Which brings us to Chekhov’s gun, or the principle that nothing extraneous to the story should happen onstage. If someone has a well-documented allergy to tree nuts and legumes, then someone better serve that girl a cashew. Initially, when Charlie alerts Rebecca that she’s treading the boards with murderous lovers, she lies to keep her $5 million dream alive. But when Charlie finds Rebecca’s blackmail demands on a slip of paper on Kathleen’s vanity, she goes from crime-solver to crime-stopper. She runs on stage and swats the peanut-tainted prop Chex Mix from Rebecca’s hand. And yet, Charlie has learned some reverence for the stage in her time refilling drinks at Seneca Lake Dinner Theater. When she breaks the sight-line barrier, she at least attempts to do it in character as a titular ghost of Pensacola. Brava!

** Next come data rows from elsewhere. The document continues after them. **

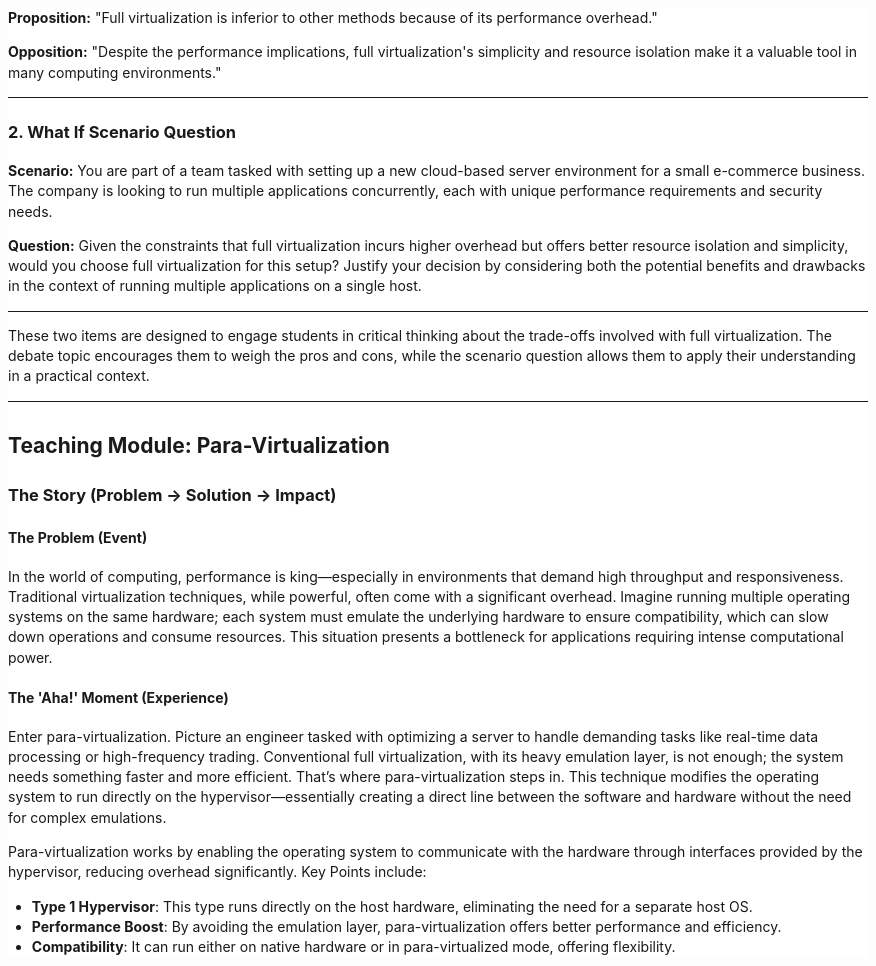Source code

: **Proposition:** "Full virtualization is inferior to other methods because of its performance overhead."

**Opposition:** "Despite the performance implications, full virtualization's simplicity and resource isolation make it a valuable tool in many computing environments."

---

### 2. What If Scenario Question

**Scenario:**
You are part of a team tasked with setting up a new cloud-based server environment for a small e-commerce business. The company is looking to run multiple applications concurrently, each with unique performance requirements and security needs.

**Question:**
Given the constraints that full virtualization incurs higher overhead but offers better resource isolation and simplicity, would you choose full virtualization for this setup? Justify your decision by considering both the potential benefits and drawbacks in the context of running multiple applications on a single host.

---

These two items are designed to engage students in critical thinking about the trade-offs involved with full virtualization. The debate topic encourages them to weigh the pros and cons, while the scenario question allows them to apply their understanding in a practical context.


---

## Teaching Module: Para-Virtualization
### The Story (Problem -> Solution -> Impact)

#### The Problem (Event)
In the world of computing, performance is king—especially in environments that demand high throughput and responsiveness. Traditional virtualization techniques, while powerful, often come with a significant overhead. Imagine running multiple operating systems on the same hardware; each system must emulate the underlying hardware to ensure compatibility, which can slow down operations and consume resources. This situation presents a bottleneck for applications requiring intense computational power.

#### The 'Aha!' Moment (Experience)
Enter para-virtualization. Picture an engineer tasked with optimizing a server to handle demanding tasks like real-time data processing or high-frequency trading. Conventional full virtualization, with its heavy emulation layer, is not enough; the system needs something faster and more efficient. That’s where para-virtualization steps in. This technique modifies the operating system to run directly on the hypervisor—essentially creating a direct line between the software and hardware without the need for complex emulations.

Para-virtualization works by enabling the operating system to communicate with the hardware through interfaces provided by the hypervisor, reducing overhead significantly. Key Points include:
- **Type 1 Hypervisor**: This type runs directly on the host hardware, eliminating the need for a separate host OS.
- **Performance Boost**: By avoiding the emulation layer, para-virtualization offers better performance and efficiency.
- **Compatibility**: It can run either on native hardware or in para-virtualized mode, offering flexibility.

During Rebecca’s third-act soliloquy about her clubfoot — a delightfully under-explained detail in this week’s episode — Michael and Kathleen huddle up backstage to figure out their next move. But having taken a page from the murder script Kathleen wrote, Charlie plants a stage mic in the dressing room. On opening night, Kathleen uses a hot mic to convince the audience that she and Michael were as far from lovers as two people can get. On closing night, Charlie uses it to capture their accidental confession for the police.

Still, the show must go on. Rather than rush the stage, the cops allow Kathleen to deliver her big monologue, her performance fueled by the anguish of her real life. Good acting is as invisible as the truth. When Kathleen crosses the stage and drops through the trapdoor that killed Ava, even Charlie, the Human Lie Detector, is moved to tears. Alas, her career is over. Where she and Michael are going, there are no small parts, only small prison cells.